Course I love Bruckle. I guess the Wardoff part of it was the coating.

Or maybe it's this guy!
[info]imtboo wrote:
May. 23rd, 2007 07:51 pm (UTC)
I am a master at doing what ?! Seriously, I didn't get it.

Heh. This post ... can i just say ditto ? or is that getting old ?
but is it my fault if we parallel like crazy ?

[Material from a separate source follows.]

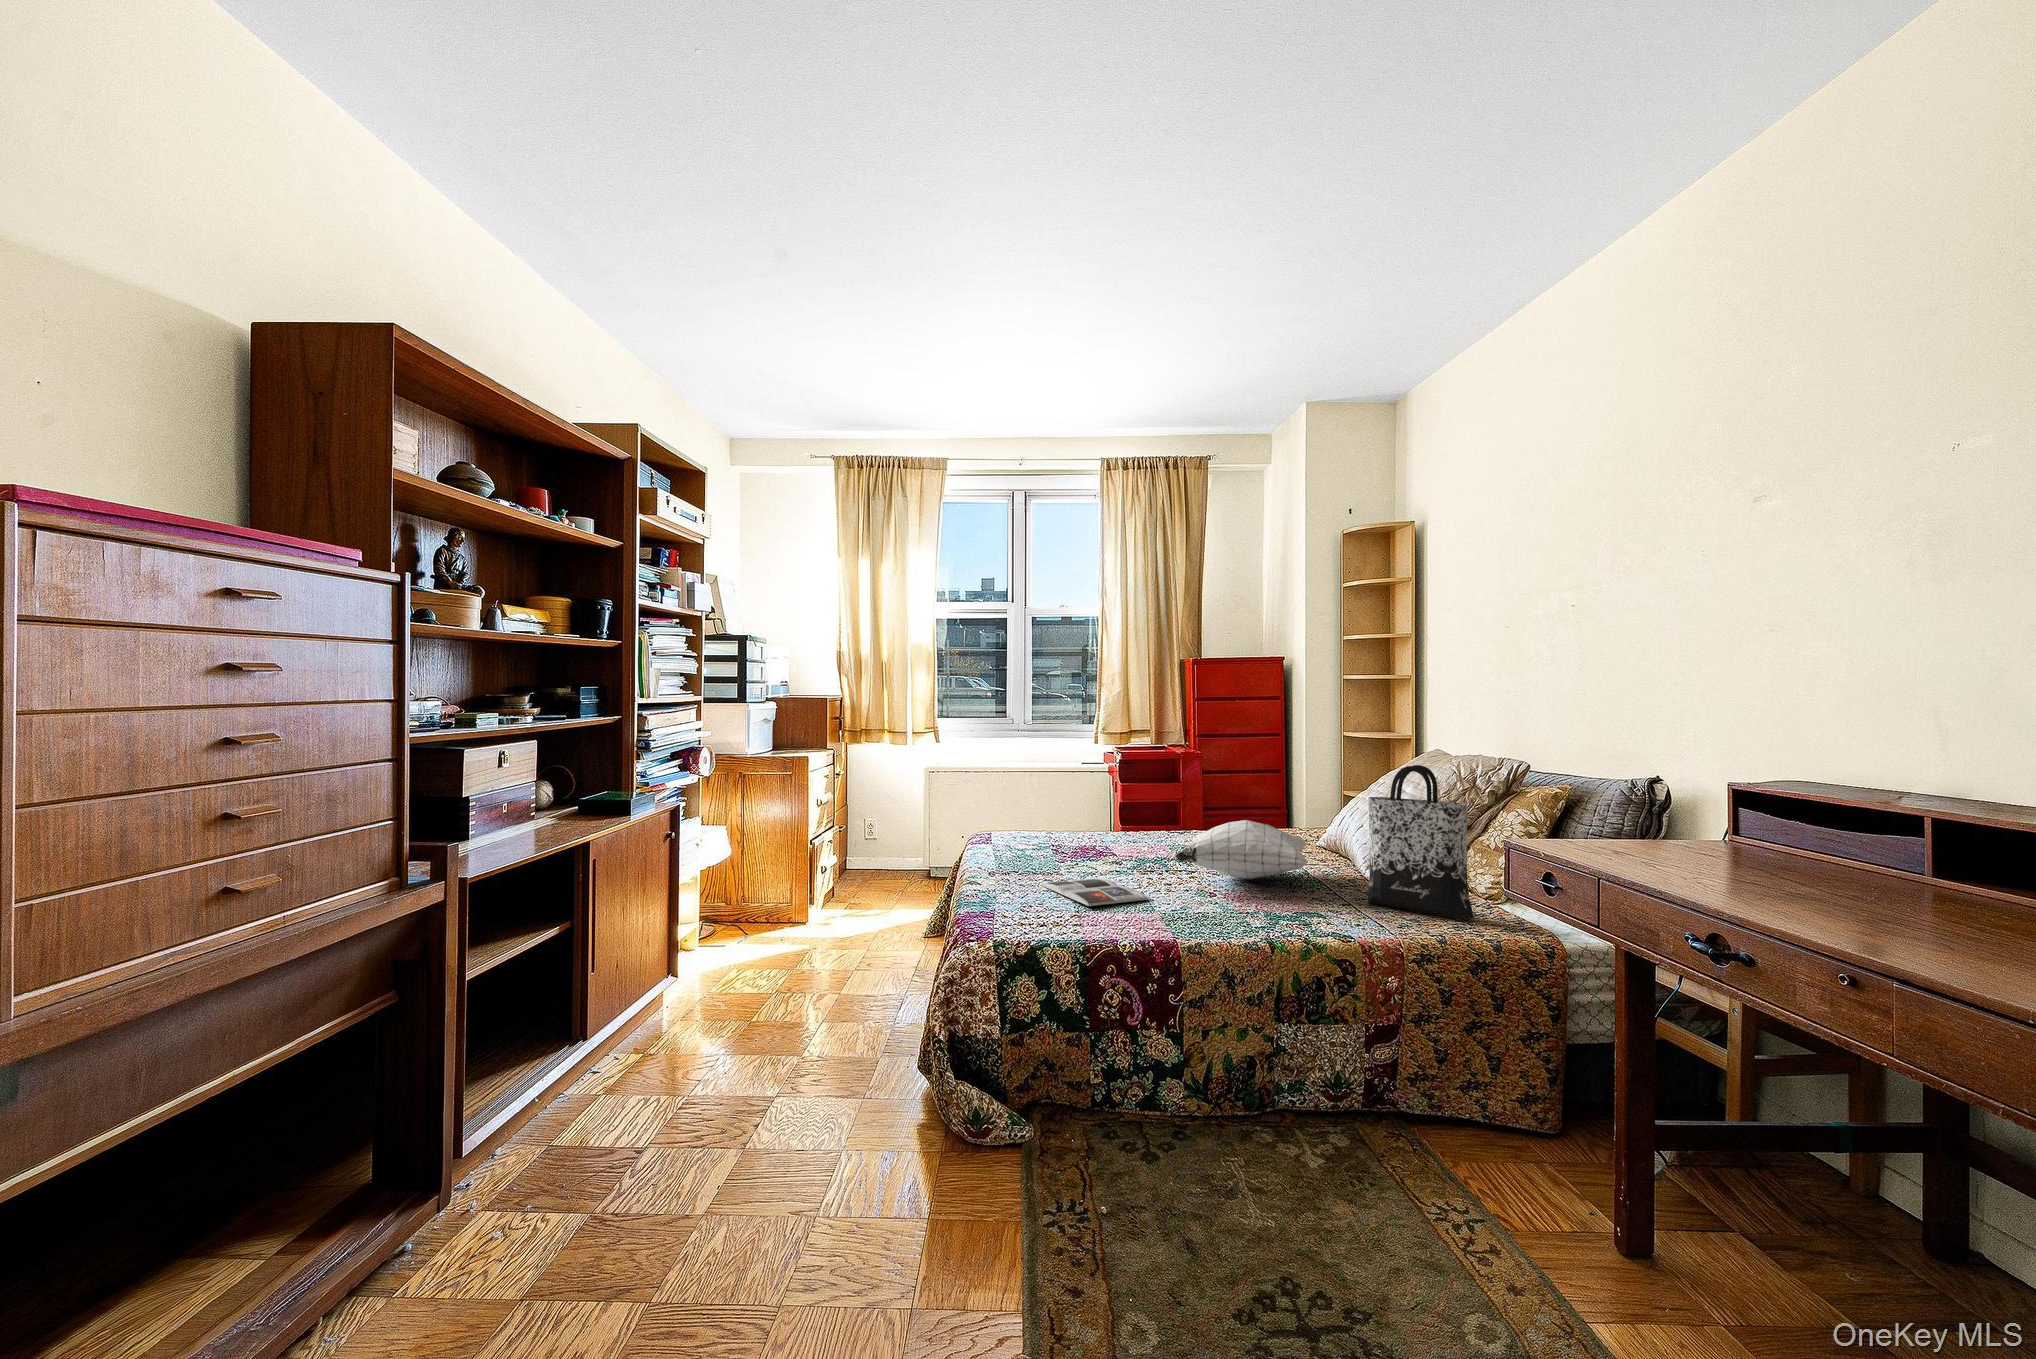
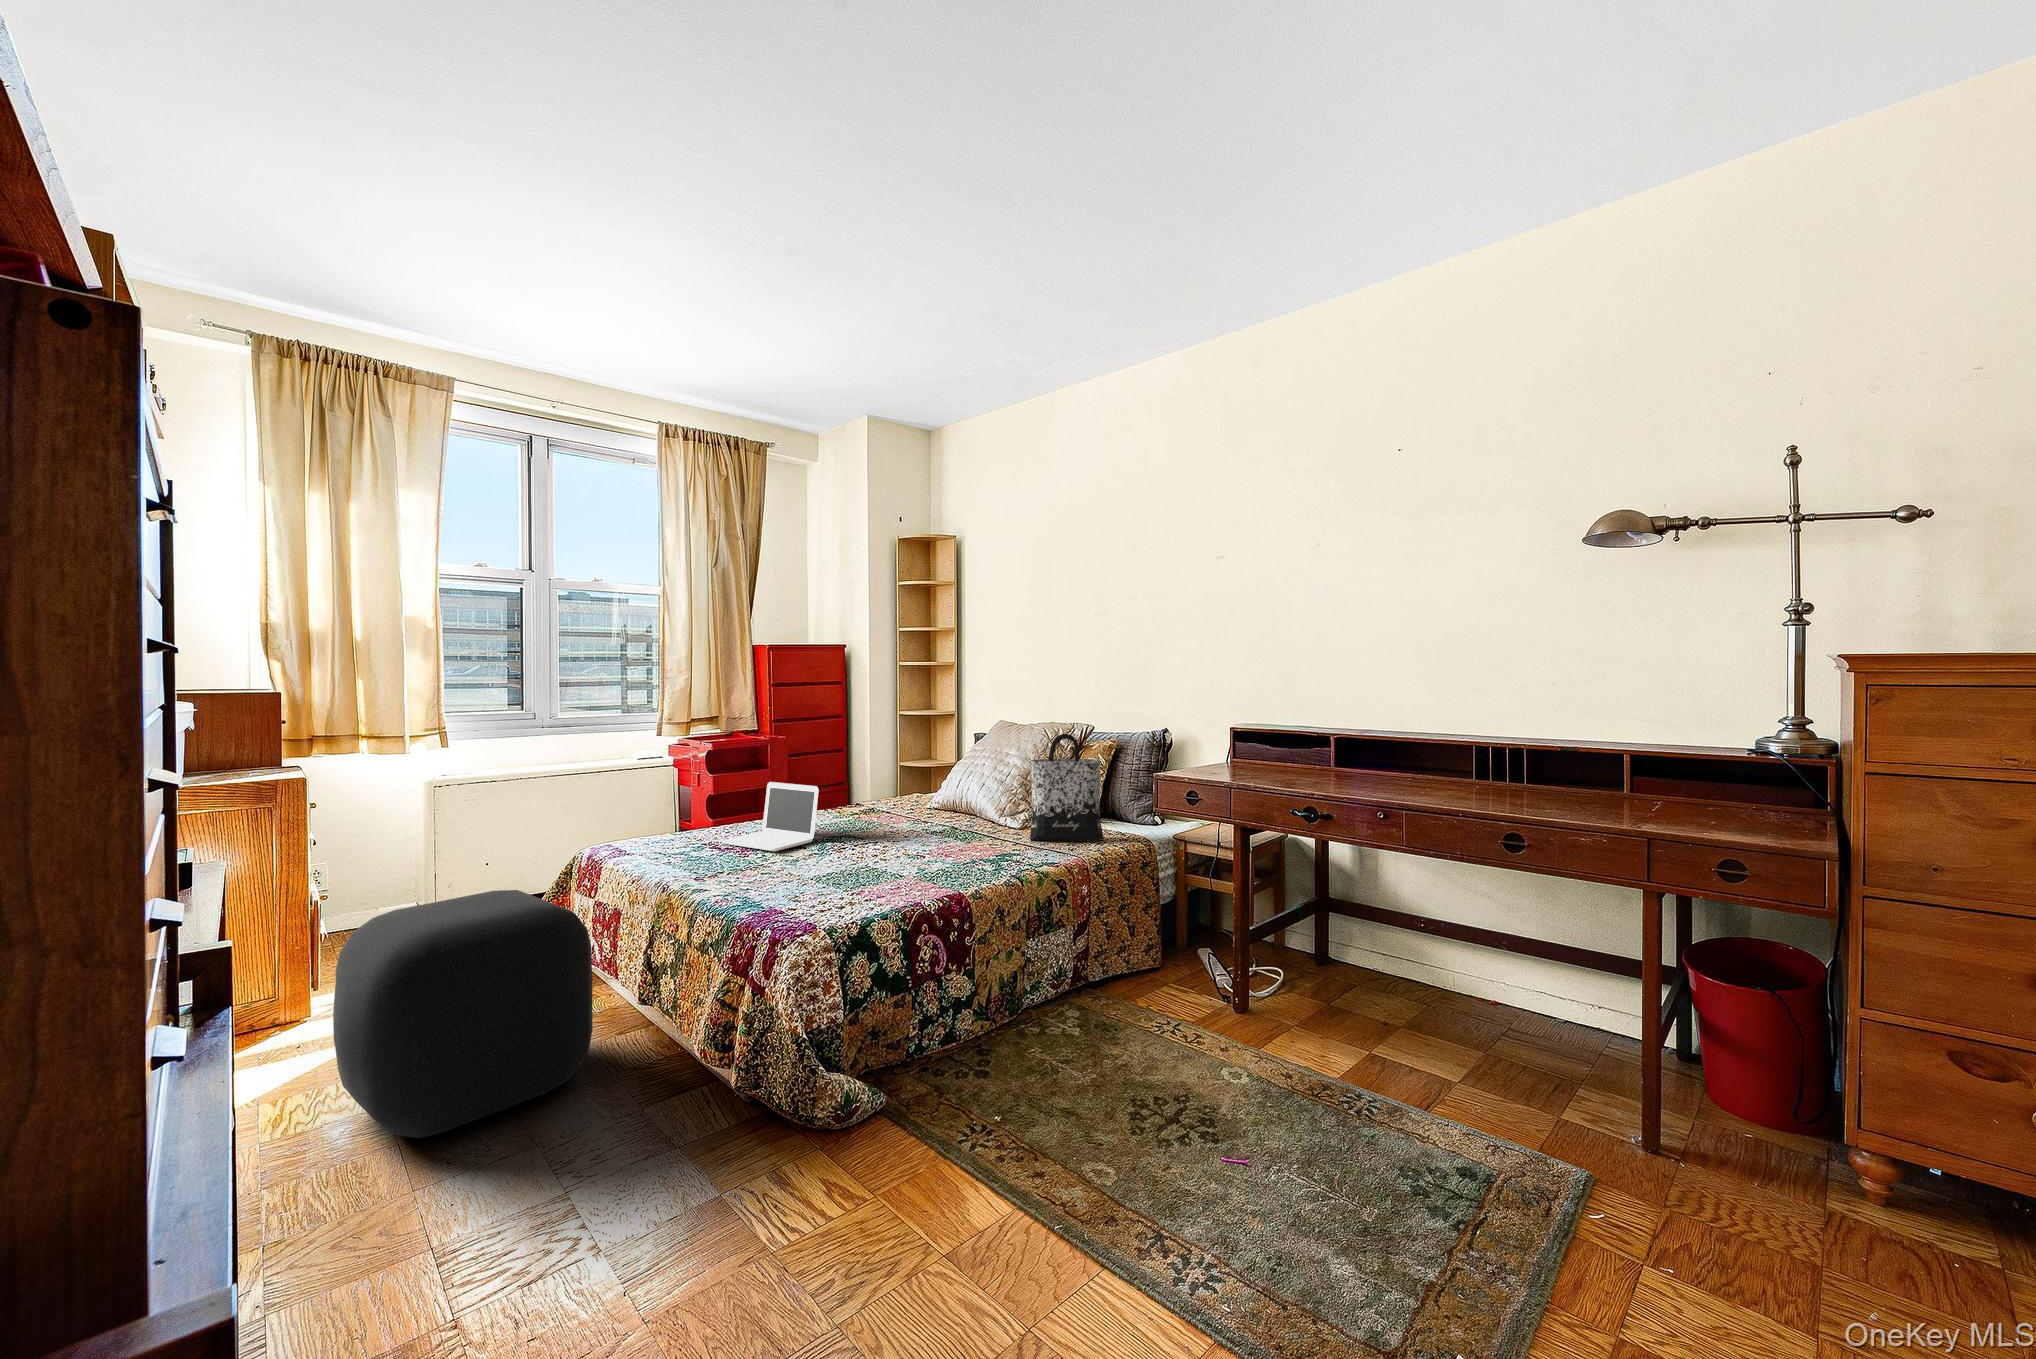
laptop: none [1057,799,1140,867] -> present [722,782,819,851]
pillow: present [1175,820,1308,879] -> none [861,788,989,838]
ottoman: none [716,860,886,1034] -> present [333,890,593,1138]
magazine: present [1041,878,1148,906] -> none [765,858,884,883]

You know saying thank you is like when, after a show, people come to me and say "nice work !". I just need to say thank you and know that today's performance was not yesterday's performance and that tomorrow will not be today's performance. But these people are still thankful regardless of how i felt about my performance. they still love my play even if i hate it and that's to be graceful about.
I know, i am just repeating what you just said beautifully in this post.
Broccoli, wuh-what ?
[info]bwb_archive wrote:
May. 24th, 2007 08:05 am (UTC)
YOU are a master of catching my attention, putting your hand on my arm and saying, "William, I need you to hear this" and then complimenting me, forcing me to cause it to land.

I like you.
[info]imtboo wrote:
May. 24th, 2007 04:37 pm (UTC)
Really ?!
Why, that makes me really glad. I didn't think I did that enough !
:)
[info]outintexas wrote:
May. 24th, 2007 05:17 am (UTC)
I agree with beckyb. You write about food so well. A long-distant post from a few lifetimes ago still sticks in my mind, about orange jello. And I love posts about cherries and now about broccoli waldorf. Because it's never about those things, but you are so good at pushing meaning through the portal of food, so it goes down easy, like putting peanut butter on a pill to give to a dog...

And I just love the transition from code monkey to literature lemur :-)

[info]bwb_archive wrote:
May. 24th, 2007 08:05 am (UTC)
.... You promised me that peanut butter pill wasn't a trick!